6. Proposals for resolving the financial difficulties of the debtor and, so far as practicable, arrangements between relevant creditors relating to any standstill should reflect applicable law and the relative positions of relevant creditors at the Standstill Commencement Date.
7. Information obtained for the purposes of the process concerning the assets, liabilities and business of the debtor and any proposals for resolving its difficulties should be made available to all relevant creditors and should, unless already publicly available, be treated as confidential.
8. If additional funding is provided during the Standstill Period or under any rescue or restructuring proposals, the repayment of such additional funding should, so far as practicable, be accorded priority status as compared to other indebtedness or claims of relevant creditors.
• Requirement for, level and guarantees for New money provided by the creditor(s)
Corporate insolvency in Nigeria is expected to rise in Nigeria given the economic challenges facing the country today.
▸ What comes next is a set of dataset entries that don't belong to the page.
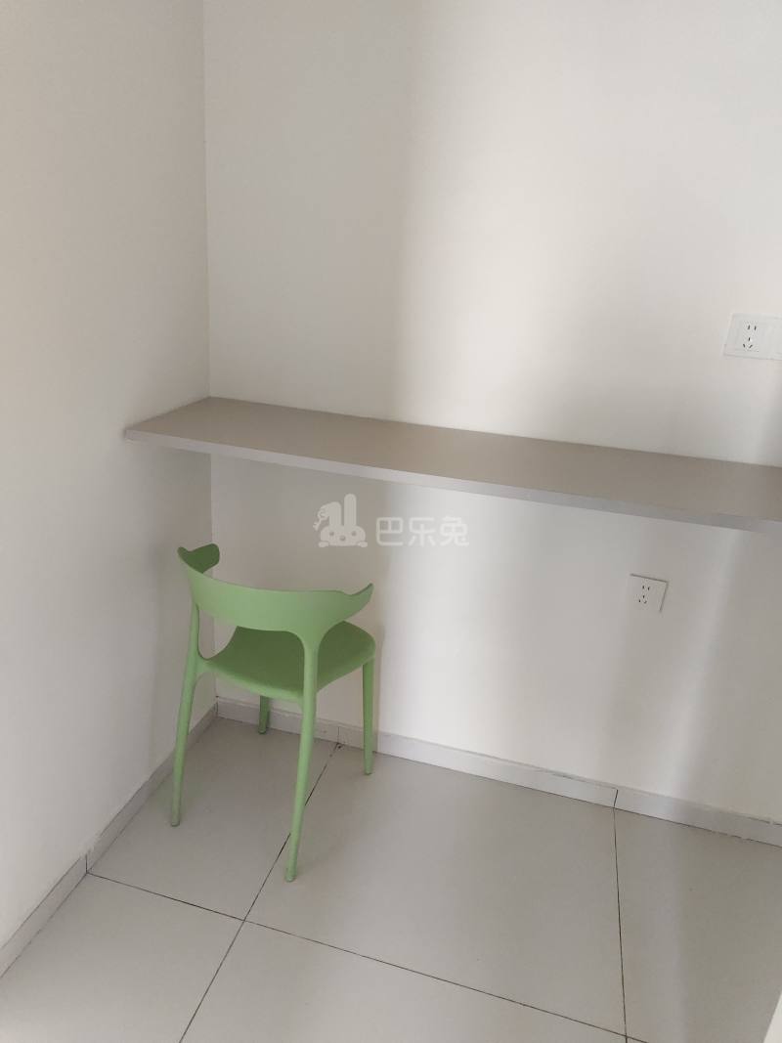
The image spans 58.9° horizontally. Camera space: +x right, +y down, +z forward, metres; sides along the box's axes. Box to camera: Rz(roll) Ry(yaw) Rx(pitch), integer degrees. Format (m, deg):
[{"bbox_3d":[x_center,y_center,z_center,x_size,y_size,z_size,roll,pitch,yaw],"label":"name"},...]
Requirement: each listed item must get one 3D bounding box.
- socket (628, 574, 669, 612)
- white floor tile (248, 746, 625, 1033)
[{"bbox_3d":[0.625,0.179,1.692,0.086,0.086,0.010,9,21,12],"label":"socket"},{"bbox_3d":[0.148,0.840,1.719,0.805,0.013,0.629,9,21,12],"label":"white floor tile"}]

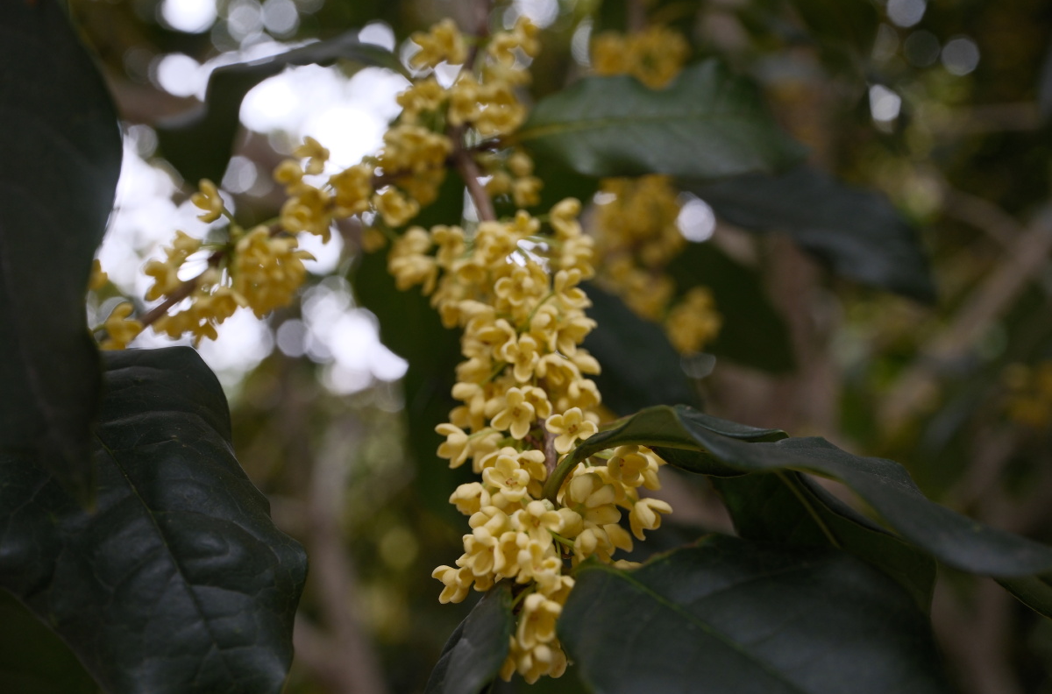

Current thinking and insolvency best practice recommends informal business rescue approach for the resolution of the financial challenges faced by companies rather than a formal, litigation oriented liquidation and bankruptcy approach.
While there is no robust legislation in place to mandate or facilitate the process of multi-creditor workout arrangements, this mechanism can still be used, following the so call “London Approach”. The likely benefits include preservation of value and optimization of returns for the creditors and lenders, expeditious, less expensive and efficient resolution of the insolvency situation, preserving the debtors business as a going concern.
It is hoped that creditors and Insolvency Practitioners will increasingly employ this approach in Nigeria.
1. BRIPAN as a body of Insolvency Practitioners should continue to take the lead in advocating the economic, legal and social logic for borrowers and especially creditors and lenders in adopting the MCW approach to resolving insolvency challenges of debtors, given the potential savings in cost, time and effort.
2. We should continue to advocate for the enactment of robust legal frameworks that support the application of the multi-creditor workout arrangements
3. Debtors should be proactive and forthright about informing creditors and lenders of any financial challenges they might be facing. Early engagement with the MCW arrangement increases the chances of acceptance by creditors and the chances of success.
4. Creditors should recognize the benefit of working as a group and applying the coordinated multi-creditor workout approach rather than the each-one-by-himself approach, which usually triggers a race to the bottom.
5. IP practitioners in Nigeria should continue to develop their skills in applying this approach as well as develop other ancillary skills that would facilitate the successful application of this mechanism. For example, development of liquidation models and comparative/betteroff- test evaluations, including the development of realistic workout plans that takes into account the interest of all creditors and lenders given their contractual, tortious claims, and the nature of their security.
This paper is based on the text of a presentation made by the author at the International Conference of the Business Recovery and Insolvency Practitioners Association of Nigeria (BRIPAN), 27-28 September2016, Lagos, Nigeria.